▶ [Work instructions]: Print, in exact form, the lines below from the one containing "left eye: (514, 244)" through the one containing "left back paw: (404, 455)", and omit all others.

▶ [Supplied data]:
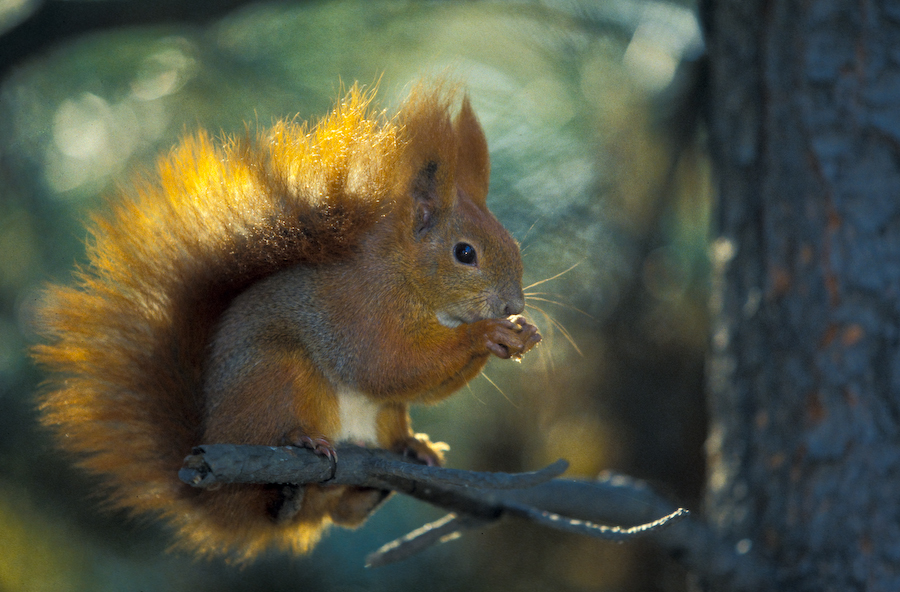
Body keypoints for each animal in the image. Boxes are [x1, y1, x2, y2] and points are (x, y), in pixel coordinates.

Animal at [33, 81, 540, 560]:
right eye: (465, 253)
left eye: (514, 244)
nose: (511, 304)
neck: (409, 280)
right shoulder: (358, 313)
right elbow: (386, 365)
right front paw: (488, 334)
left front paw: (523, 335)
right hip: (277, 377)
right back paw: (304, 441)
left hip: (382, 417)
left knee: (339, 512)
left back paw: (404, 455)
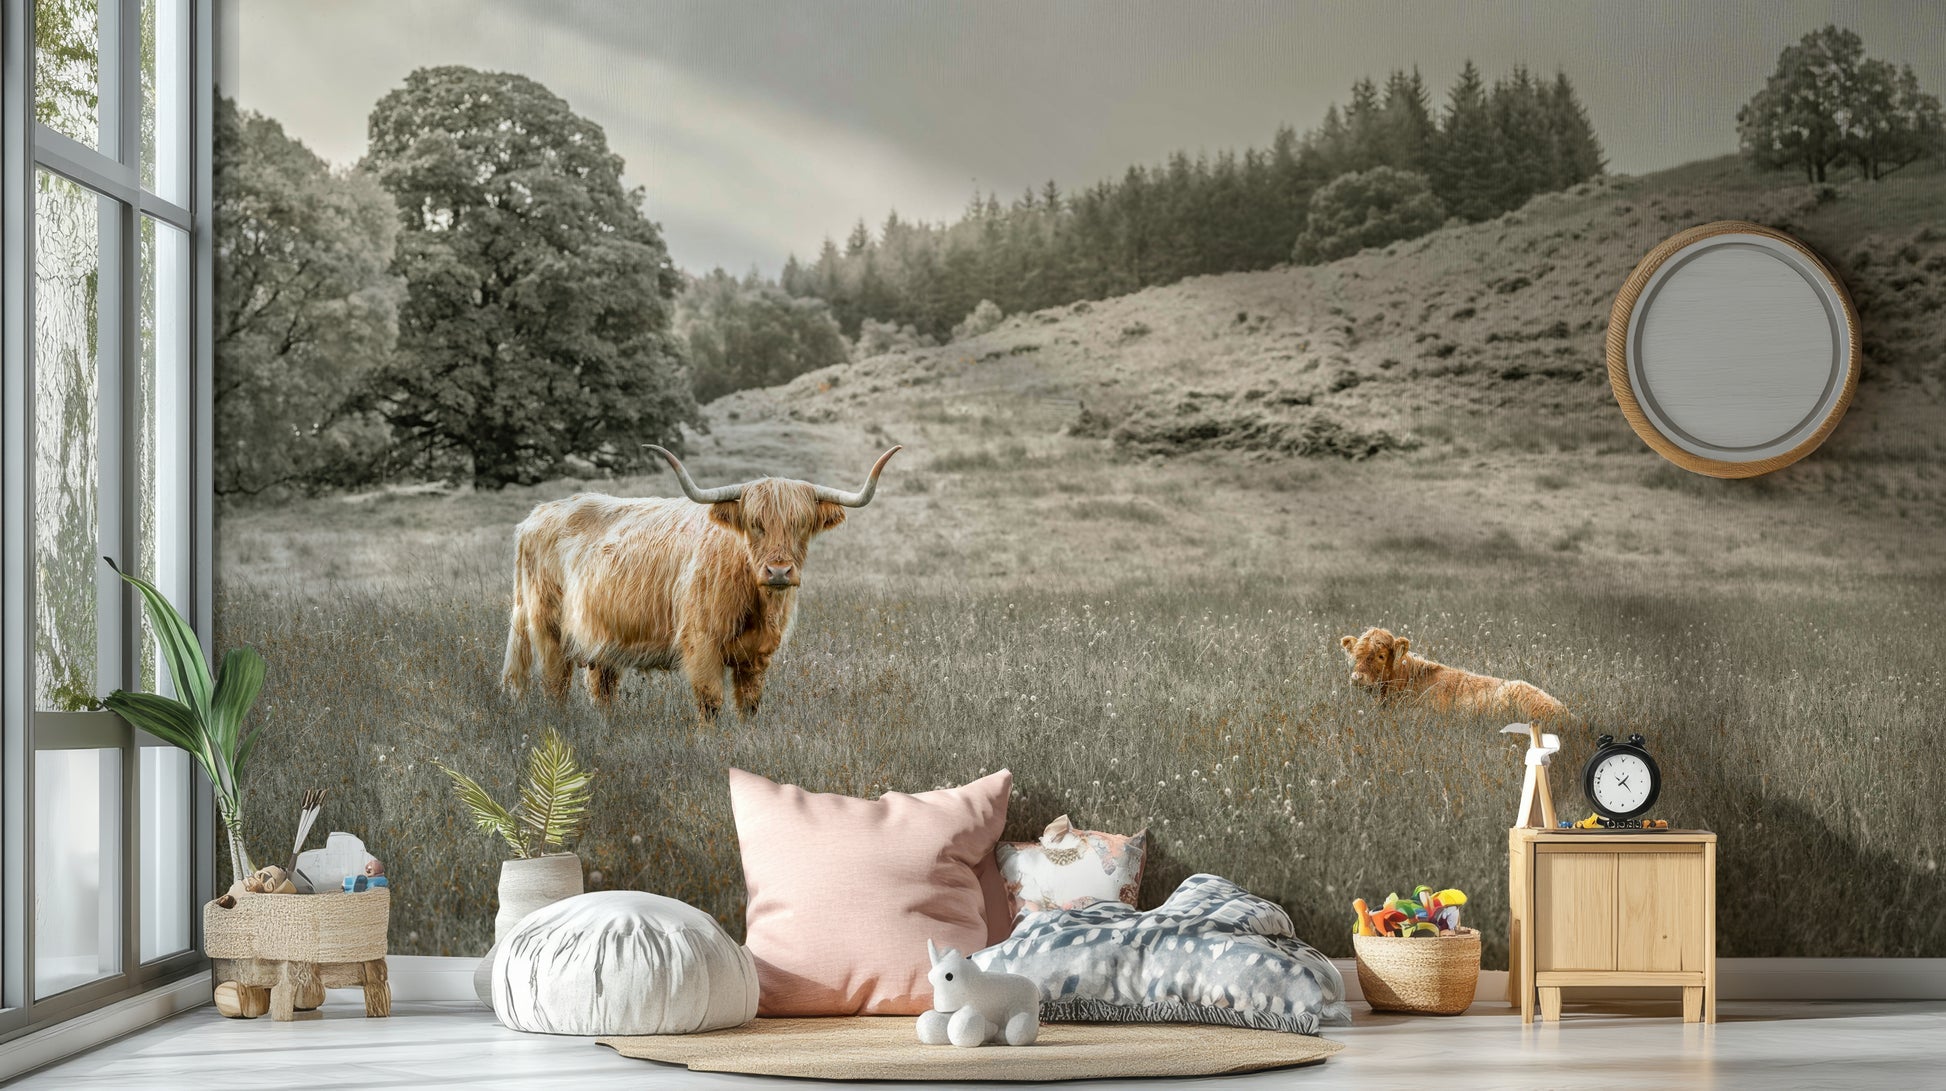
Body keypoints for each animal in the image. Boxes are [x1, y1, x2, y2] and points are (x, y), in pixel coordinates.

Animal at [501, 444, 901, 720]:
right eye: (754, 523)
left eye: (801, 525)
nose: (778, 572)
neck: (755, 603)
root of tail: (535, 516)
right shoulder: (701, 644)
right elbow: (710, 702)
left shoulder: (757, 655)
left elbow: (749, 705)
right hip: (546, 627)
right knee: (555, 685)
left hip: (602, 639)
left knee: (601, 688)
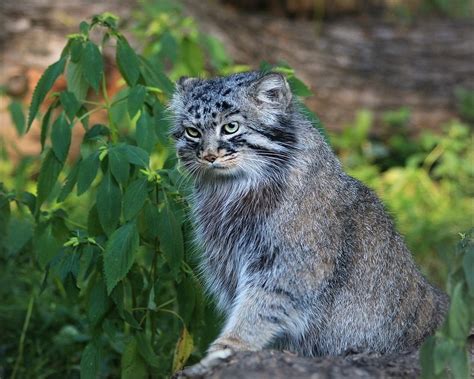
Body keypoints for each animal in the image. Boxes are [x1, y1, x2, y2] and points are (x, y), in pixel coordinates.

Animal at [169, 70, 448, 364]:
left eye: (231, 127)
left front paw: (232, 343)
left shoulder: (291, 265)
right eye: (192, 132)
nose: (208, 156)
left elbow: (260, 306)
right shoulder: (227, 261)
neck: (232, 191)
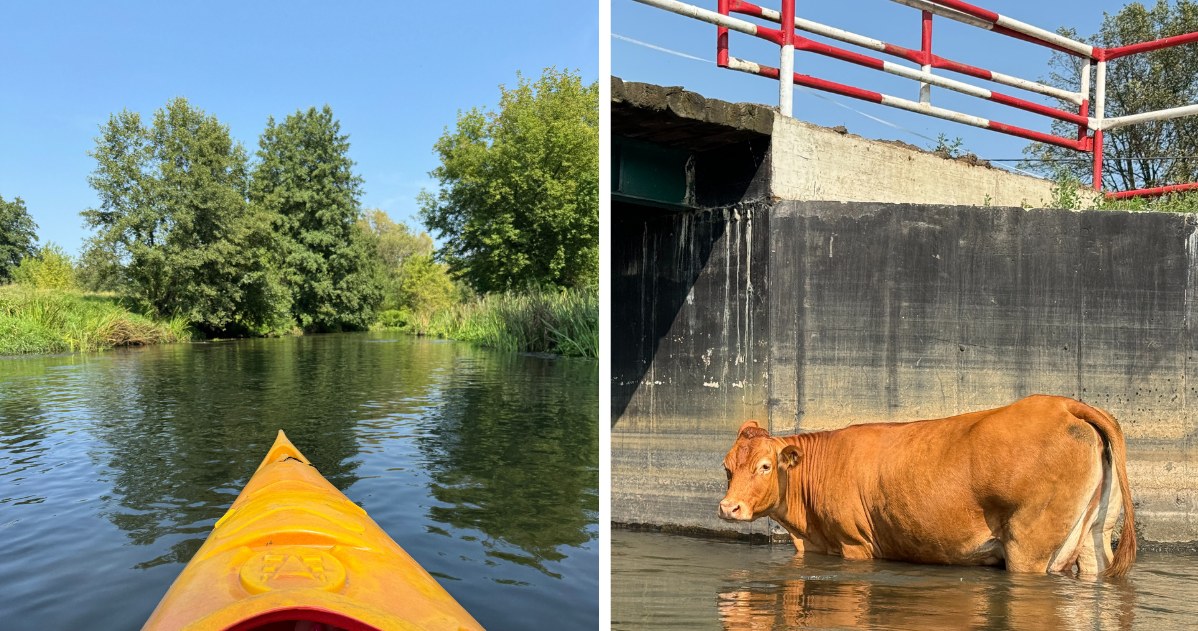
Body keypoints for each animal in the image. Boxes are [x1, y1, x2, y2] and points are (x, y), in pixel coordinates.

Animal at [714, 397, 1135, 579]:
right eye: (727, 466)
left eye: (765, 466)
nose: (729, 508)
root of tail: (1063, 403)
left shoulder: (854, 543)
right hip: (1095, 532)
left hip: (1029, 544)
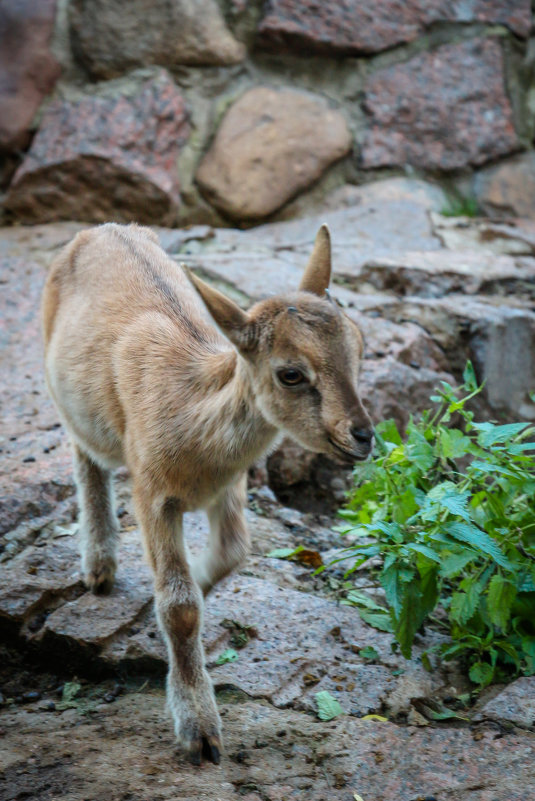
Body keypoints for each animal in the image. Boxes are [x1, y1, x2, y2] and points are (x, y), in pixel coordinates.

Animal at [43, 223, 372, 764]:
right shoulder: (152, 495)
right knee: (85, 457)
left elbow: (233, 552)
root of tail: (100, 230)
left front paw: (193, 585)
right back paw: (99, 567)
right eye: (291, 373)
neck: (189, 413)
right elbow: (179, 607)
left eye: (359, 347)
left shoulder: (230, 488)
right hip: (72, 403)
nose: (362, 436)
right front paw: (199, 731)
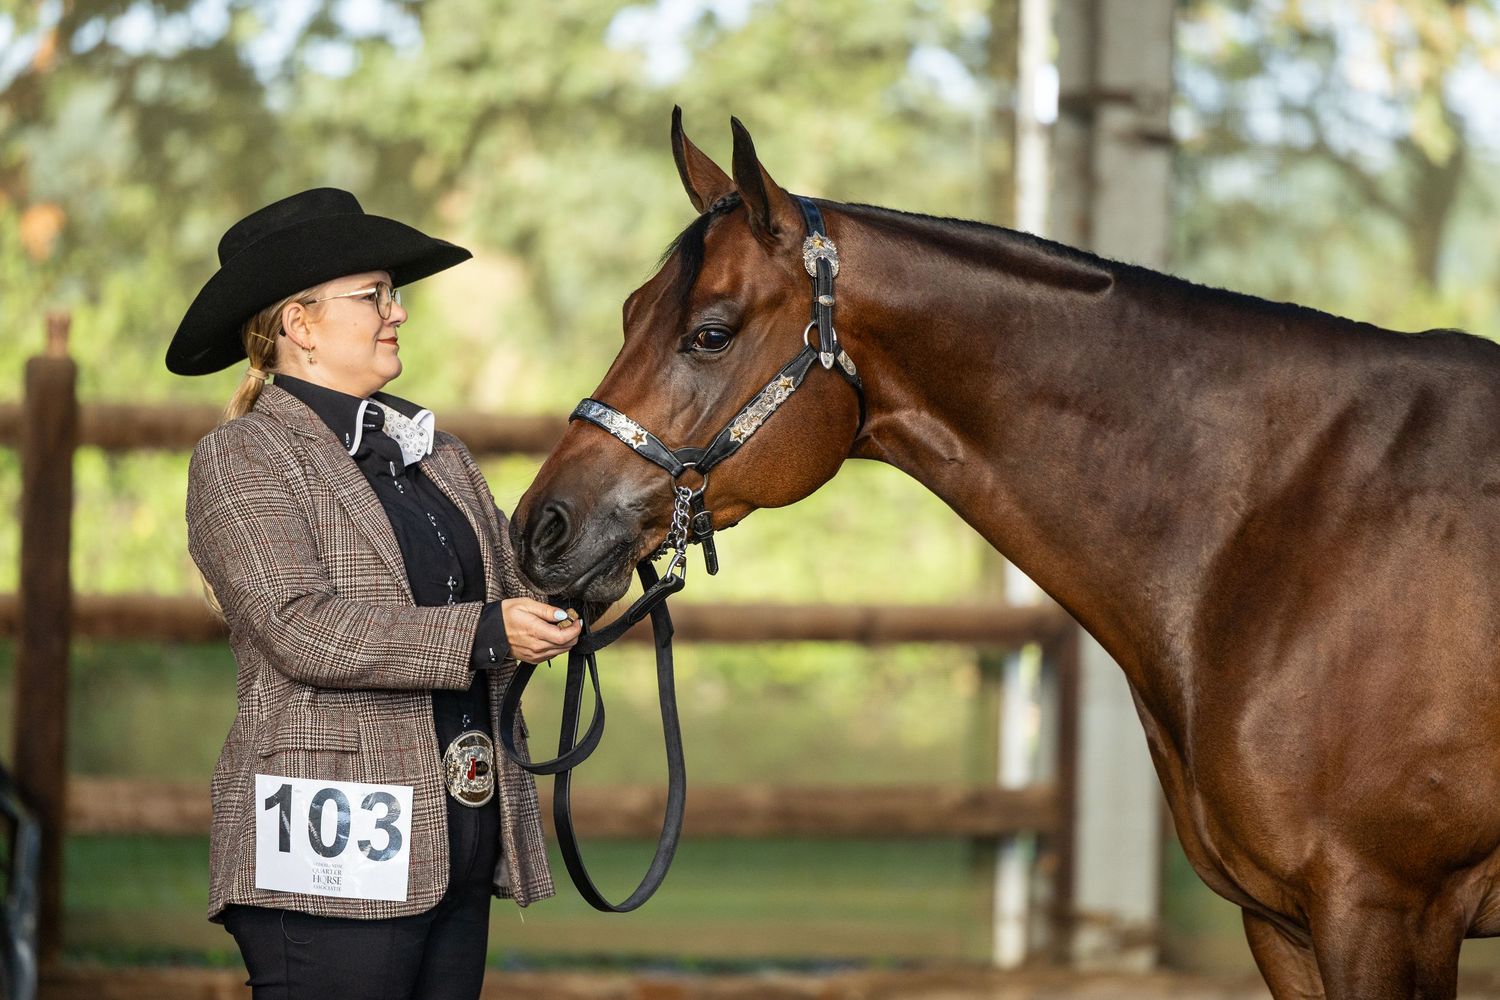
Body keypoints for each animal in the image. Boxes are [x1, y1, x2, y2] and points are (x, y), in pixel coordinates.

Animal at [510, 110, 1500, 999]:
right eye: (631, 311)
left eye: (710, 333)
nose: (539, 530)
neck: (1288, 517)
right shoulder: (1282, 926)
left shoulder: (1382, 910)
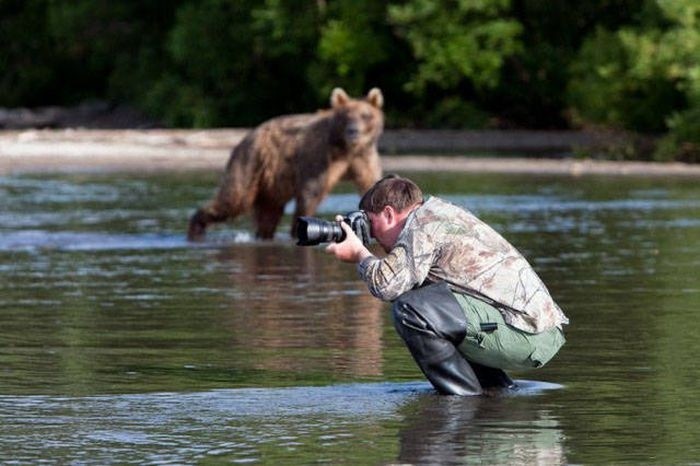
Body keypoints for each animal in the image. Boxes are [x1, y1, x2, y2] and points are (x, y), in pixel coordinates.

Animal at [187, 86, 382, 240]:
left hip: (271, 182)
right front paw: (298, 229)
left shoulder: (363, 158)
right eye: (346, 115)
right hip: (250, 162)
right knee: (234, 199)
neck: (345, 148)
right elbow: (310, 192)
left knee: (269, 213)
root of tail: (246, 137)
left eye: (365, 115)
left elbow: (371, 184)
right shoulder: (319, 156)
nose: (353, 131)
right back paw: (196, 228)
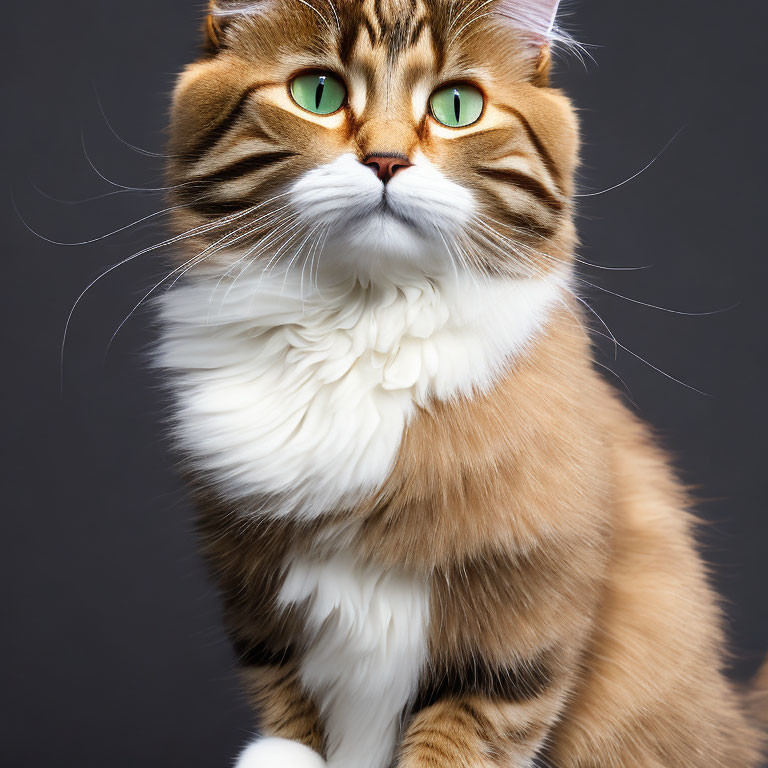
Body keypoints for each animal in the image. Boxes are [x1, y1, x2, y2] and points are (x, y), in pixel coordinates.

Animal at [156, 1, 768, 768]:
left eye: (455, 107)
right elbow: (291, 723)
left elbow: (455, 743)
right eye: (318, 94)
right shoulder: (260, 610)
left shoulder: (513, 642)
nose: (386, 160)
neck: (360, 330)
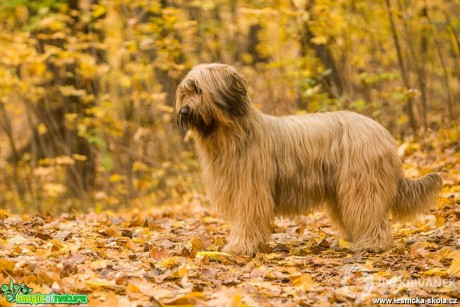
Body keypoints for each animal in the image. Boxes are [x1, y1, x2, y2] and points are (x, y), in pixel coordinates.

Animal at [175, 62, 442, 255]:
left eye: (199, 90)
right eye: (184, 93)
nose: (184, 112)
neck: (233, 133)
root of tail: (383, 133)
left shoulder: (250, 192)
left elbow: (247, 220)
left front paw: (239, 247)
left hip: (362, 184)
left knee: (370, 214)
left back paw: (370, 244)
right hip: (343, 190)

▶ [Output below]:
left eye: (514, 244)
nose: (511, 304)
neck: (409, 280)
right shoulder: (358, 313)
right elbow: (386, 365)
right front paw: (488, 334)
left front paw: (523, 335)
right hip: (277, 377)
right back paw: (304, 441)
left hip: (382, 417)
left knee: (339, 512)
left back paw: (404, 455)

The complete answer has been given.